Although we know that antibiotics are being overprescribed, and taken improperly around the world, we don’t know so much about why it is happening and how it can be prevented. Das and Hammer (2004) observe patient provider interactions in public and private facilities in Delhi and find similarly high levels of inappropriate prescription of antibiotics. They find that part of the problem of over-use of antibiotics is a competence problem; may doctors do not know when antibiotics are inappropriate. They also find that private providers prescribe more antibiotics than public providers for the same conditions, suggesting that patients expect antibiotics (private doctors depend on patient flow to make money, public doctors are paid the same salary no matter how many patients they see). As in China, there is often also a direct financial incentive to overprescribe antibiotics—sometimes the “private doctors” are also purveyors of medicines.

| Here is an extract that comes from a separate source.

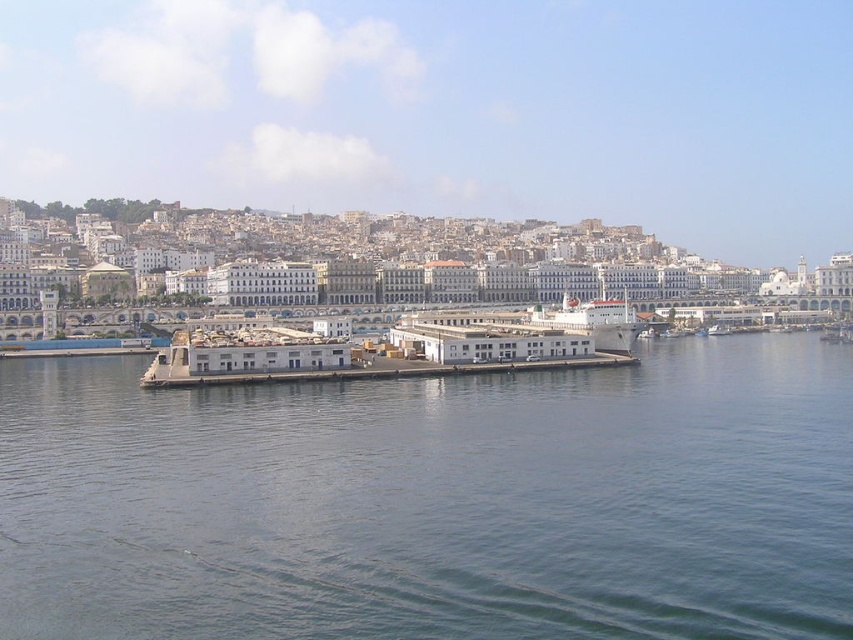
You are standing at the origin point of the waterfront scene. You want to reach the gray concrete dock at center. What are the coordinates you need to move to?

The gray concrete dock at center is located at coordinates point (434, 500). Move to those coordinates to reach it.

Looking at this image, you are standing on the shore and want to walk to the white matte dock at center. There is a gray concrete dock at center in your way. Which dock should you step onto first?

You should step onto the gray concrete dock at center first because it is closer to you than the white matte dock at center.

Interesting, both of the studies suggest that patient knowledge could be an important way to curb over prescription of antibiotics. Currie, Lin and Zhang find that when fake cold patients report having read on the internet that antibiotics should not be given for the common cold, doctors are less likely to prescribe antibiotics (although over 30% of them still do!). Das and Hammer talk about how, if patients were less insistent on receiving antibiotics, doctors would be less likely to prescribe them unnecessarily. Both articles talk about the huge costs to poor consumers of paying out-of-pocket for these unnecessary drugs.

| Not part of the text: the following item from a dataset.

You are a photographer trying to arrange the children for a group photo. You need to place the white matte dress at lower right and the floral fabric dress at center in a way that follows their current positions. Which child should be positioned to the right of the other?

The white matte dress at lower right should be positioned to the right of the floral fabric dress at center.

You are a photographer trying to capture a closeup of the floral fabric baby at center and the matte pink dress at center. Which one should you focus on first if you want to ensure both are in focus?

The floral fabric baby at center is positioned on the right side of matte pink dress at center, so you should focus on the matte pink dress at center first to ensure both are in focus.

The findings of these papers are really important in an age of increasing antibiotic resistance. More studies like these two should be done to better understand the overuse of antibiotics; others should focus on better understanding the threats posed by antibiotic resistant bacteria and how fast they’re likely to evolve. I know that Dean and Michael Geruso are starting to look at some data from the United States, and I look forward to seeing their results!